Please return the text lines from all the records below, unchanged and in the same order, leaving the pictures out of the answer.

● ● ●

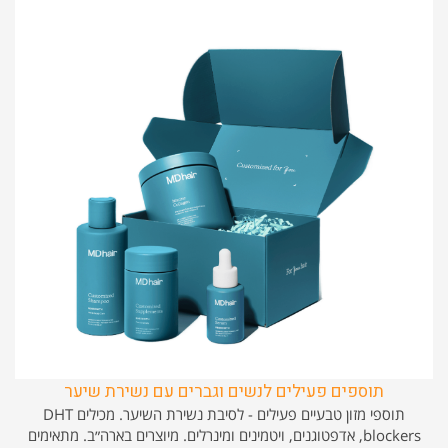
תוספים פעילים לנשים וגברים עם נשירת שיער
תוספי מזון טבעיים פעילים - לסיבת נשירת השיער. מכילים DHT
blockers, אדפטוגנים, ויטמינים ומינרלים. מיוצרים בארה״ב. מתאימים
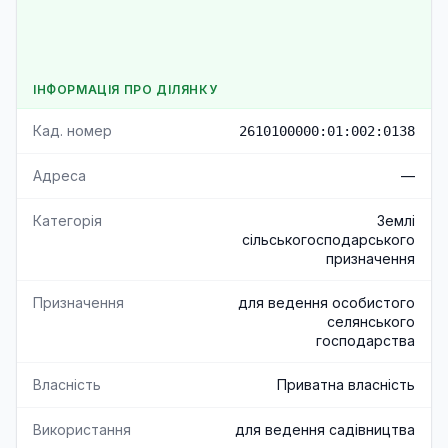
ІНФОРМАЦІЯ ПРО ДІЛЯНКУ
Кад. номер
2610100000:01:002:0138
Адреса
—
Категорія
Землі
сільськогосподарського
призначення
Призначення
для ведення особистого
селянського
господарства
Власність
Приватна власність
Використання
для ведення садівництва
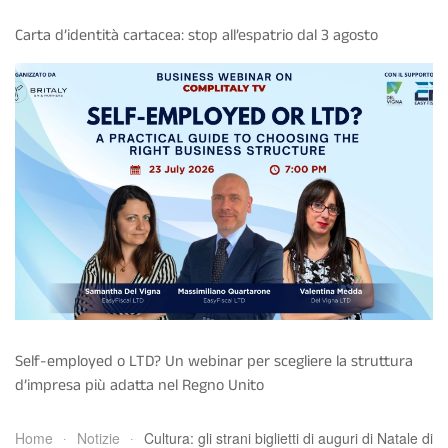
Carta d’identità cartacea: stop all’espatrio dal 3 agosto
Self-employed o LTD? Un webinar per scegliere la struttura
d’impresa più adatta nel Regno Unito
Home
Notizie
Cultura: gli strani biglietti di auguri di Natale di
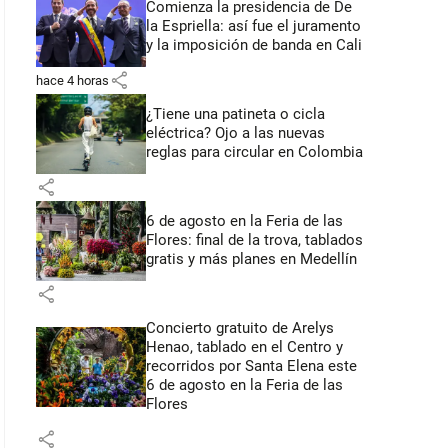
Comienza la presidencia de De
la Espriella: así fue el juramento
y la imposición de banda en Cali
share
hace 4 horas
¿Tiene una patineta o cicla
eléctrica? Ojo a las nuevas
reglas para circular en Colombia
share
6 de agosto en la Feria de las
Flores: final de la trova, tablados
gratis y más planes en Medellín
share
Concierto gratuito de Arelys
Henao, tablado en el Centro y
recorridos por Santa Elena este
6 de agosto en la Feria de las
Flores
share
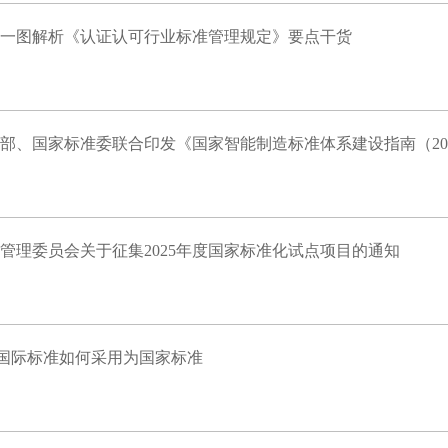
一图解析《认证认可行业标准管理规定》要点干货
部、国家标准委联合印发《国家智能制造标准体系建设指南（202
管理委员会关于征集2025年度国家标准化试点项目的通知
| 国际标准如何采用为国家标准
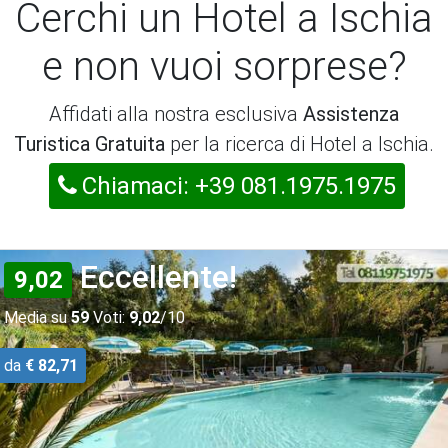
Cerchi un Hotel a Ischia
e non vuoi sorprese?
Affidati alla nostra esclusiva
Assistenza
Turistica Gratuita
per la ricerca di Hotel a Ischia.
Chiamaci: +39 081.1975.1975
Eccellente!
9,02
Media su
59
Voti:
9,02
/10
da
€ 82,71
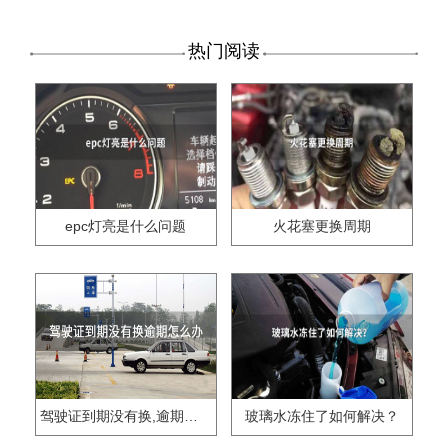
热门阅读
epc灯亮是什么问题
火花塞更换周期
驾驶证到期没有换,逾期怎么办??
玻璃水冻住了如何解决？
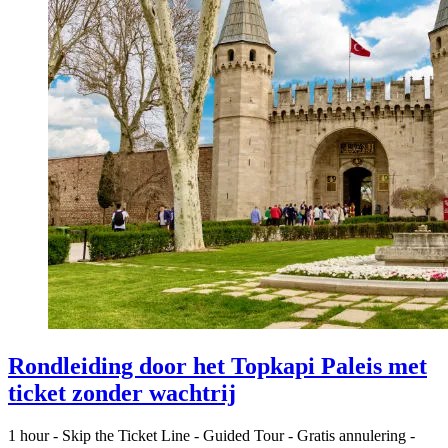
Rondleiding door het Topkapi Paleis met
ticket zonder wachtrij
1 hour
-
Skip the Ticket Line
-
Guided Tour
-
Gratis annulering
-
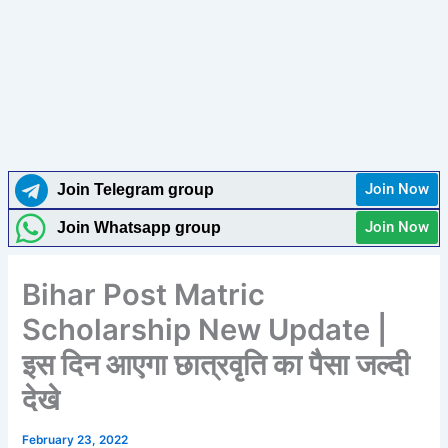
Join Now
Join Telegram group
Join Now
Join Whatsapp group
Bihar Post Matric
Scholarship New Update |
इस दिन आएगा छात्रवृति का पैसा जल्दी
देखे
February 23, 2022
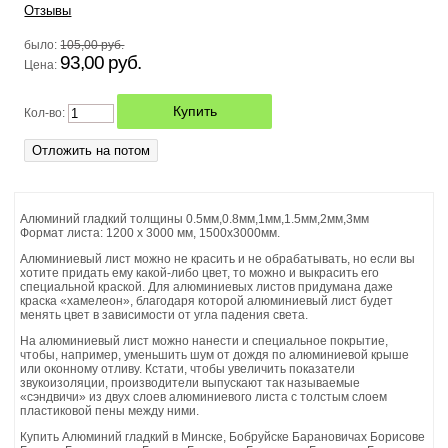
Отзывы
ОТОПИТЕЛЬНЫЕ ПЕЧИ БУРАН
было:
105,00 руб.
93,00 руб.
Цена:
ТУАЛЕТ САДОВЫЙ
Кол-во:
ЛИСТЫ НЕРЖАВЕЮЩЕЙ СТАЛИ (НЕРЖАВЕЙКА)
ПВХ ЛИСТОВОЙ ВСПЕНЕННЫЙ
Алюминий гладкий толщины 0.5мм,0.8мм,1мм,1.5мм,2мм,3мм
ТЕЛЕЖКА САДОВАЯ
Формат листа: 1200 х 3000 мм, 1500х3000мм.
Алюминиевый лист можно не красить и не обрабатывать, но если вы
ПЭТ (ПОЛИЭТИЛЕНТЕРЕФТАЛАТ)
хотите придать ему какой-либо цвет, то можно и выкрасить его
специальной краской. Для алюминиевых листов придумана даже
краска «хамелеон», благодаря которой алюминиевый лист будет
ШЕЗЛОНГИ
менять цвет в зависимости от угла падения света.
На алюминиевый лист можно нанести и специальное покрытие,
чтобы, например, уменьшить шум от дождя по алюминиевой крыше
ЗАЩИТНЫЙ ЭКРАН НА ТЕЛЕВИЗОР
или оконному отливу. Кстати, чтобы увеличить показатели
звукоизоляции, производители выпускают так называемые
«сэндвичи» из двух слоев алюминиевого листа с толстым слоем
КАРКАС ДЛЯ ГАМАКА (СТОЙКА ДЛЯ ГАМАКА)
пластиковой пены между ними.
Купить Алюминий гладкий в Минске, Бобруйске Барановичах Борисове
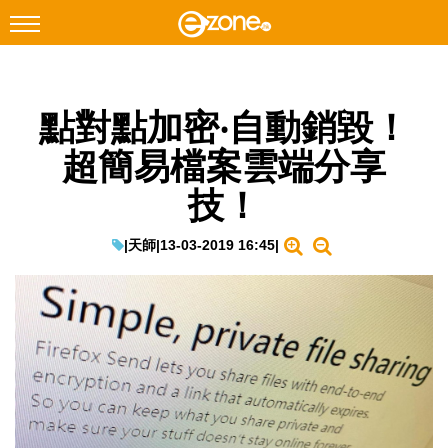
搜尋
點對點加密‧自動銷毀！
Facebook
Instagram
超簡易檔案雲端分享
科技焦點
技！
網絡生活
遊戲動漫
|
天師
|
13-03-2019 16:45
|
教學評測
EduTech
IT Times
生成式AI與雲端應用
Enterprise Digital Transformation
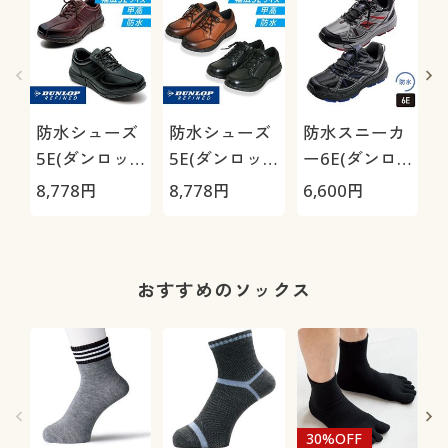
防水シューズ
防水シューズ
防水スニーカ
5E(ダンロッ
5E(ダンロッ
ー6E(ダンロ
プリファイン
プリファイン
ップリファイ
8,778
円
8,778
円
6,600
円
8
ド)
ド)
ンド)
おすすめのソックス
30%OFF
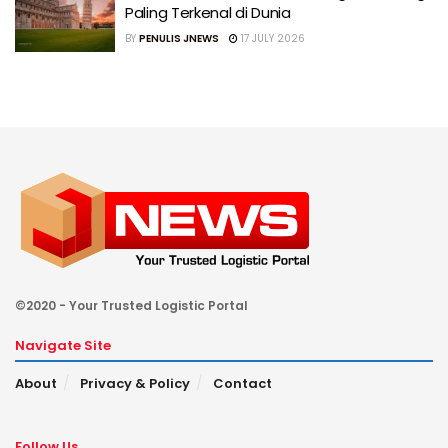
Paling Terkenal di Dunia
BY
PENULIS JNEWS
17 JULY 2026
©2020 - Your Trusted Logistic Portal
Navigate Site
About
Privacy & Policy
Contact
Follow Us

● ● ●

- **Completed task**:
תוספים פעילים לנשים וגברים עם נשירת שיער
תוספי מזון טבעיים פעילים - לסיבת נשירת השיער. מכילים DHT
blockers, אדפטוגנים, ויטמינים ומינרלים. מיוצרים בארה״ב. מתאימים
ІНФОРМАЦІЯ ПРО ДІЛЯНКУ
Кад. номер
2610100000:01:002:0138
Адреса
—
Категорія
Землі
сільськогосподарського
призначення
Призначення
для ведення особистого
селянського
господарства
Власність
Приватна власність
Використання
для ведення садівництва
Carta d’identità cartacea: stop all’espatrio dal 3 agosto
Self-employed o LTD? Un webinar per scegliere la struttura
d’impresa più adatta nel Regno Unito
Home
Notizie
Cultura: gli strani biglietti di auguri di Natale di
Comienza la presidencia de De
la Espriella: así fue el juramento
y la imposición de banda en Cali
share
hace 4 horas
¿Tiene una patineta o cicla
eléctrica? Ojo a las nuevas
reglas para circular en Colombia
share
6 de agosto en la Feria de las
Flores: final de la trova, tablados
gratis y más planes en Medellín
share
Concierto gratuito de Arelys
Henao, tablado en el Centro y
recorridos por Santa Elena este
6 de agosto en la Feria de las
Flores
share
一图解析《认证认可行业标准管理规定》要点干货
部、国家标准委联合印发《国家智能制造标准体系建设指南（202
管理委员会关于征集2025年度国家标准化试点项目的通知
| 国际标准如何采用为国家标准
Cerchi un Hotel a Ischia
e non vuoi sorprese?
Affidati alla nostra esclusiva
Assistenza
Turistica Gratuita
per la ricerca di Hotel a Ischia.
Chiamaci: +39 081.1975.1975
Eccellente!
9,02
Media su
59
Voti:
9,02
/10
da
€ 82,71
热门阅读
epc灯亮是什么问题
火花塞更换周期
驾驶证到期没有换,逾期怎么办??
玻璃水冻住了如何解决？
Rondleiding door het Topkapi Paleis met
ticket zonder wachtrij
1 hour
-
Skip the Ticket Line
-
Guided Tour
-
Gratis annulering
-
Join Now
Join Telegram group
Join Now
Join Whatsapp group
Bihar Post Matric
Scholarship New Update |
इस दिन आएगा छात्रवृति का पैसा जल्दी
देखे
February 23, 2022
Отзывы
ОТОПИТЕЛЬНЫЕ ПЕЧИ БУРАН
было:
105,00 руб.
93,00 руб.
Цена:
ТУАЛЕТ САДОВЫЙ
Кол-во:
ЛИСТЫ НЕРЖАВЕЮЩЕЙ СТАЛИ (НЕРЖАВЕЙКА)
ПВХ ЛИСТОВОЙ ВСПЕНЕННЫЙ
Алюминий гладкий толщины 0.5мм,0.8мм,1мм,1.5мм,2мм,3мм
ТЕЛЕЖКА САДОВАЯ
Формат листа: 1200 х 3000 мм, 1500х3000мм.
Алюминиевый лист можно не красить и не обрабатывать, но если вы
ПЭТ (ПОЛИЭТИЛЕНТЕРЕФТАЛАТ)
хотите придать ему какой-либо цвет, то можно и выкрасить его
специальной краской. Для алюминиевых листов придумана даже
краска «хамелеон», благодаря которой алюминиевый лист будет
ШЕЗЛОНГИ
менять цвет в зависимости от угла падения света.
На алюминиевый лист можно нанести и специальное покрытие,
чтобы, например, уменьшить шум от дождя по алюминиевой крыше
ЗАЩИТНЫЙ ЭКРАН НА ТЕЛЕВИЗОР
или оконному отливу. Кстати, чтобы увеличить показатели
звукоизоляции, производители выпускают так называемые
«сэндвичи» из двух слоев алюминиевого листа с толстым слоем
КАРКАС ДЛЯ ГАМАКА (СТОЙКА ДЛЯ ГАМАКА)
пластиковой пены между ними.
Купить Алюминий гладкий в Минске, Бобруйске Барановичах Борисове
搜尋
點對點加密‧自動銷毀！
Facebook
Instagram
超簡易檔案雲端分享
科技焦點
技！
網絡生活
遊戲動漫
|
天師
|
13-03-2019 16:45
|
教學評測
EduTech
IT Times
生成式AI與雲端應用
Enterprise Digital Transformation
防水シューズ
防水シューズ
防水スニーカ
5E(ダンロッ
5E(ダンロッ
ー6E(ダンロ
プリファイン
プリファイン
ップリファイ
8,778
円
8,778
円
6,600
円
8
ド)
ド)
ンド)
おすすめのソックス
30%OFF
Paling Terkenal di Dunia
BY
PENULIS JNEWS
17 JULY 2026
©2020 - Your Trusted Logistic Portal
Navigate Site
About
Privacy & Policy
Contact
Follow Us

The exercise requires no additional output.